Dwa razy w miesiącu w ośrodku spotykają się rodziny
Czas, jaki pacjent spędza w ośrodku jest też momentem odpoczynku od choroby dla rodziny. Jest momentem oddechu, możliwością odreagowania stresu. Największym problemem tej choroby jest bowiem fakt, że im bardziej zdrowy człowiek kogoś kocha, pod wpływem choroby tym większego widzi w nim wroga. A etapy nasilenia choroby i zdrowia (remisji) przeplatają się w życiu tych rodzin często. Przypomina to mieszkanie pod jednym dachem z dwoma osobami - o zupełnie różnym charakterze i nastawieniu. Choroba to rodzaj negatywu zdrowego człowieka. Trzeba się tego nauczyć, by nie uwierzyć, że najbliższa osoba nas nienawidzi... Jak mówi dr Agnieszka Pietrzyk, schizofrenika można porównać do kogoś, kto nagle zaczyna mówić po węgiersku i przestaje rozumieć swój dawny język. A taka sytuacja może dla rodziny oznaczać konsternację czy wręcz szok. Jak wielkim jest to problemem również dla samych chorych, widać z "Portretów mojego wroga", na których samotne i smutne bestie bardziej przypominają zjawy z podań ludowych czy koszmarów, niż prawdziwych ludzi. Potwory to postaci symboliczne, nie realne. Zresztą większość tych rysunków napawa niepokojem. Oto dwa czerwone, egzotyczne kwiaty wykwitają wśród kłębów czarnego dymu.

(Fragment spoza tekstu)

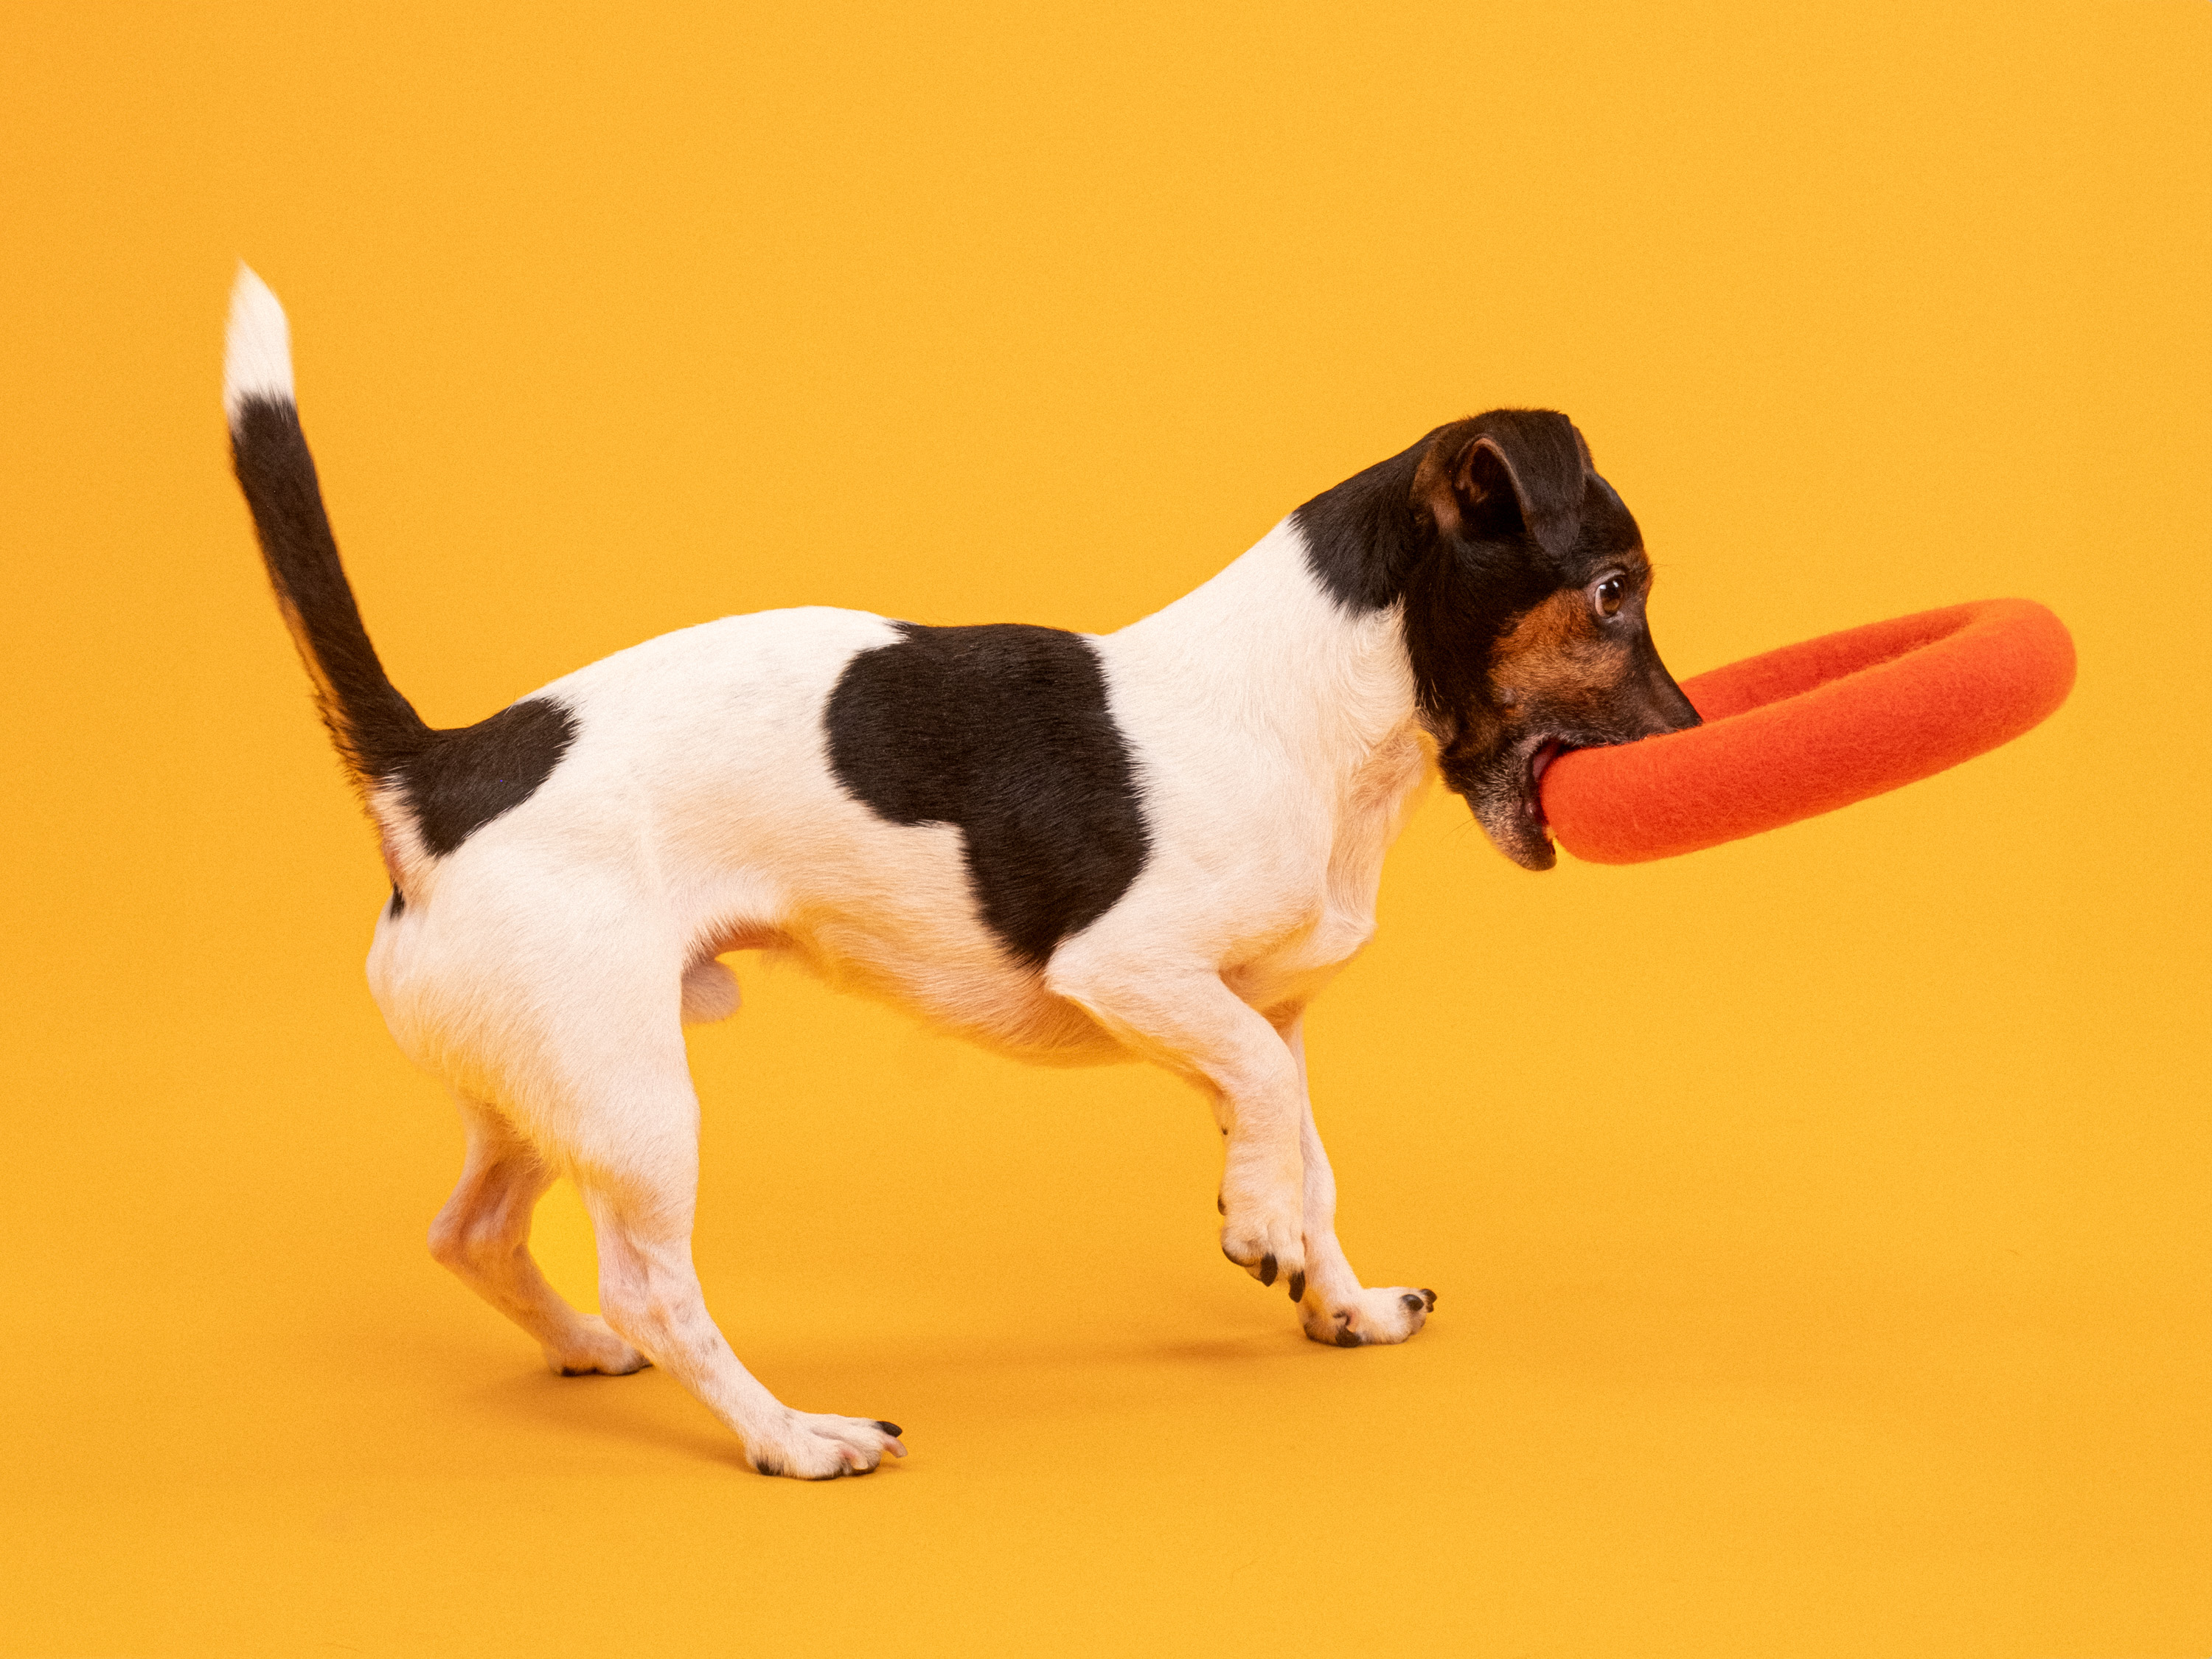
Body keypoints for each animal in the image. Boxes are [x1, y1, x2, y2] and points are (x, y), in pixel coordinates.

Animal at [224, 270, 1699, 1478]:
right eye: (1615, 590)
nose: (1695, 738)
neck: (1314, 709)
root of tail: (434, 774)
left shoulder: (1254, 1011)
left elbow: (1302, 1139)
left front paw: (1335, 1292)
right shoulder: (1136, 969)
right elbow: (1273, 1109)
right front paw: (1259, 1233)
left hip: (550, 1082)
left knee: (468, 1230)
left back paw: (585, 1344)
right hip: (636, 1101)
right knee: (656, 1285)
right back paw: (791, 1435)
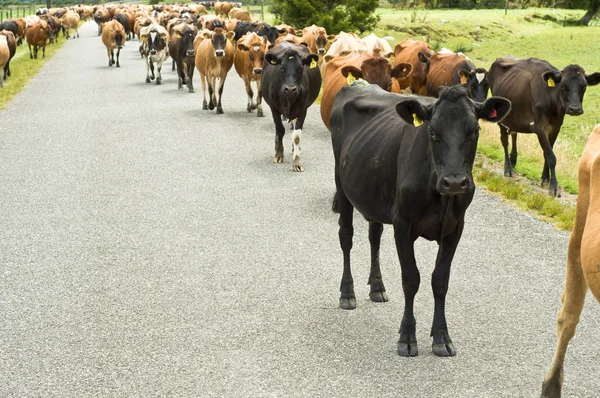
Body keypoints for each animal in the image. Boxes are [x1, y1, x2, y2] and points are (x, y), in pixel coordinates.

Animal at [262, 42, 322, 173]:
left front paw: (297, 161)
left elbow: (296, 136)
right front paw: (279, 155)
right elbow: (280, 130)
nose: (290, 89)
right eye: (282, 68)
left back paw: (295, 149)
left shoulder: (303, 108)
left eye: (300, 68)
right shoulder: (274, 108)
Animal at [330, 84, 508, 358]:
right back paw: (348, 292)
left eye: (475, 131)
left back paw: (377, 287)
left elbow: (440, 280)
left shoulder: (455, 228)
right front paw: (407, 337)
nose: (454, 182)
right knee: (346, 236)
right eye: (432, 131)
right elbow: (411, 279)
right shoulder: (403, 223)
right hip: (342, 185)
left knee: (374, 236)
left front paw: (442, 337)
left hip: (373, 193)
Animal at [488, 56, 600, 197]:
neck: (552, 101)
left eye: (584, 86)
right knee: (504, 141)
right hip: (500, 116)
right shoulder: (540, 128)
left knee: (514, 134)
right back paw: (508, 169)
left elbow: (547, 153)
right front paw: (554, 186)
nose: (575, 109)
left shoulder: (556, 128)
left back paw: (513, 161)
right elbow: (551, 156)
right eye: (562, 86)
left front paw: (545, 179)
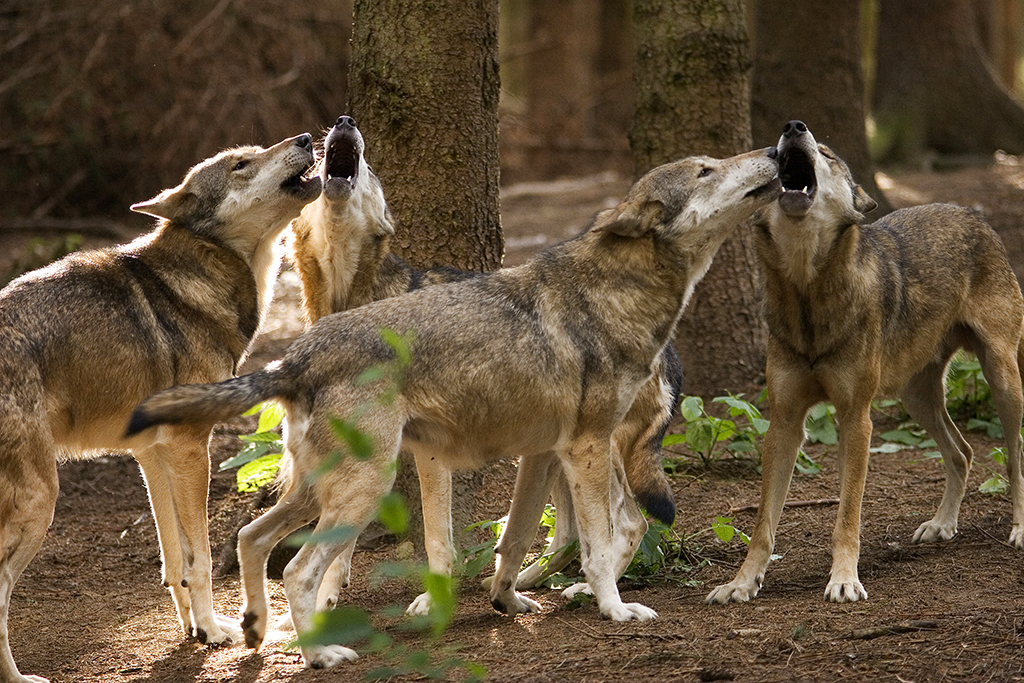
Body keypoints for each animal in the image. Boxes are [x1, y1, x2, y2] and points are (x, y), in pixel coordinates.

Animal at [0, 133, 319, 683]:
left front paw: (194, 630)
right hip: (40, 503)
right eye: (241, 165)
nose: (304, 137)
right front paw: (214, 630)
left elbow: (175, 562)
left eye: (257, 151)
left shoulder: (152, 454)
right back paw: (17, 677)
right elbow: (202, 559)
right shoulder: (192, 448)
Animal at [130, 147, 782, 671]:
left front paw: (509, 600)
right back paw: (319, 654)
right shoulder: (585, 447)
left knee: (251, 537)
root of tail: (298, 355)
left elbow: (517, 540)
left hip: (321, 490)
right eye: (707, 170)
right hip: (366, 487)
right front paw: (615, 611)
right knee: (299, 569)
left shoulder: (545, 453)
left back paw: (257, 630)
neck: (617, 296)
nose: (777, 151)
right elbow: (598, 545)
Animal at [704, 120, 1024, 606]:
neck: (808, 296)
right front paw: (742, 583)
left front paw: (844, 579)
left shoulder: (856, 419)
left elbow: (847, 515)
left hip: (1002, 379)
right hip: (916, 398)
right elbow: (763, 524)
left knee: (1014, 456)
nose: (793, 127)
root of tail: (972, 214)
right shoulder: (783, 422)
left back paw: (1020, 529)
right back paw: (942, 525)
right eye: (780, 143)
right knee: (963, 452)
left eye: (828, 154)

Albo: z mroku wysuwa się duża, kolorowa mandala (oznacza tu chorobę), malowana w ciepłych barwach, wijących się spiralnie, jak w dziecięcym bączku do zabawy... Albo też: cała kartka zapełniona poodrywanymi, nie pasującymi do siebie figurami geometrycznymi - trójkątami, kwadratami, wielobokami - ich kolory są jasne i żywe, a jednak nie tworzą one koherentnej kompozycji, zdają się zupełnie ze sobą nie łączyć, jak fragmenty cennej chińskiej porcelanowej wazy, zbitej na drobny mak... W tych obrazach, bardziej niż w płótnach van Gogha czy mandalach Junga (obaj cierpieli na schizofrenię) widać tragizm egzystencji autorów.
Jest tu jednak także praca napawająca optymizmem. Widać na niej leśne ostępy, a w nich duże czerwone serce z tabliczką SOS i stojący obok drogowskaz, na którym dużymi literami napisano: DO OŚRODKA.